Third-party logistics providers (3PLs) at Jawaharlal Nehru Port Trust (JNPT), battling to sustain themselves in a marginalized operating environment as a result of government trade reforms, hope to reinvigorate their growth prospects, following a customs rule revision regarding imports booked under the direct port delivery (DPD) program.
Heeding requests from the 3PL community engaged in the operation of container freight stations (CFSs), the customs agency put aside a previous decree restricting storage of DPD containers left uncleared by consignees at the wharf, to a single, port-designated off-site depot, and instead reopened that business to all storage yards in and around the port.
“Considering the fact that there is increased compliance and steady growth in the volume and percentage of containers being cleared under DPD, it has been decided that port terminals should henceforth transfer [those] containers to any CFS as nominated by the shipping line, instead of the designated CFS,” the authority said.
Under DPD, pre-approved importers can pick up their freight directly from the wharf, rather than routing freight through an off-site depot, which involves delays and extra costs.
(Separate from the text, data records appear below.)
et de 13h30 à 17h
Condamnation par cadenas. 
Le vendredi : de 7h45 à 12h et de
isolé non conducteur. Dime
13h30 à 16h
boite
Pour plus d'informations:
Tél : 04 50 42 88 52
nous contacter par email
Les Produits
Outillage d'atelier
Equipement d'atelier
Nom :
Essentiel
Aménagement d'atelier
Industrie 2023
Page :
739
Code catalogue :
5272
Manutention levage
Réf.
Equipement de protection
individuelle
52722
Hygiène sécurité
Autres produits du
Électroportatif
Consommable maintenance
Such containers must be removed within 48 hours of landing at the port, and if a shipper fails to meet that time frame, their cargo is then moved out of the terminal yard and stored at a CFS, at the shipper’s cost, for clearance under the normal customs procedure.
Shippers have flocked to DPD program
Buoyed by significant cost savings, regarding the traditional “CFS delivery” model, which customs officials peg at about 30,000 rupees ($459) per TEU, shippers’ interest toward the DPD clearance plan has increased dramatically in recent months, with JNPT handling nearly 40 percent of its laden imports via DPD last month.
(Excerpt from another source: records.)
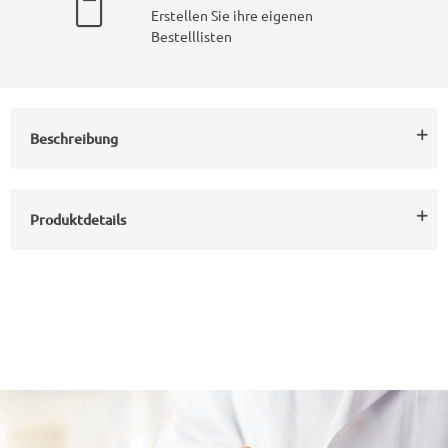
Erstellen Sie ihre eigenen
Bestelllisten
Beschreibung
Produktdetails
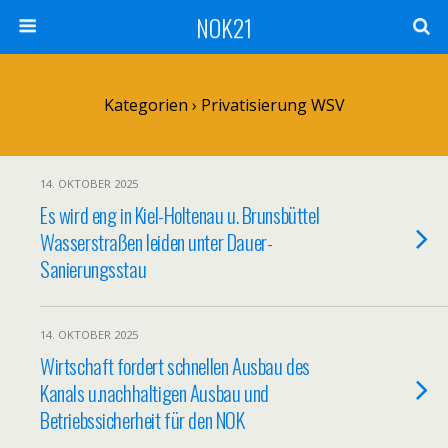
NOK21
Kategorien ›
Privatisierung WSV
14. OKTOBER 2025
Es wird eng in Kiel-Holtenau u. Brunsbüttel
Wasserstraßen leiden unter Dauer-
Sanierungsstau
14. OKTOBER 2025
Wirtschaft fordert schnellen Ausbau des
Kanals u.nachhaltigen Ausbau und
Betriebssicherheit für den NOK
The JNPT harbor houses more than 30 CFS sites and customs clearance had long been a key revenue earner for these 3PLs, as supply chain intermediaries. However, with that steadily growing model shift, their core operations have taken a hit, forcing some of them to reinvent their logistics offerings and target newer, emerging port locations for expansion.
DPD is an integral part of the Indian government’s vigorous efforts to cut logistics costs for domestic shippers and, as such, there is unlikely to be any pause regarding that push, as amply evidenced by a series of proactive measures in the pipeline to further popularize the speedy import program at JNPT and other major ports.
DP World, which has two terminals at JNPT, Tuesday told JOC.com that it remains fully committed to India’s ease-of-doing-business initiatives. To that effect, the global operator said it has put in place adequate resources — such as a dedicated yard and trained personnel — to provide round-the-clock services to facilitate timely clearance of DPD shipments.
The Dubai-based company is also weighing a plan to introduce "on-wheel" container examinations in unison with government agencies, and said its terminals at JNPT have signed more than 1,200 customers for the DPD clearance model over the past year.
As a result, DPD volume at DP World Nhava Sheva in March surged 56 percent to 14,233 TEU from 9,121 TEU in March 2017, statistics show.
“Our customers in the supply chain have highly benefitted from the successful implementation of DPD by the port authorities, customs, and us,” DP World Nhava Sheva CEO Ravinder Johal told JOC.com. “It is our constant endeavour to increase the reliability of on-time delivery and continue being a catalyst in providing faster and cost-effective trade solutions.”
JNPT handles the majority of India’s container freight and, as such, the government is extremely keen on reducing cargo dwell times and ensuring seamless supply chains there.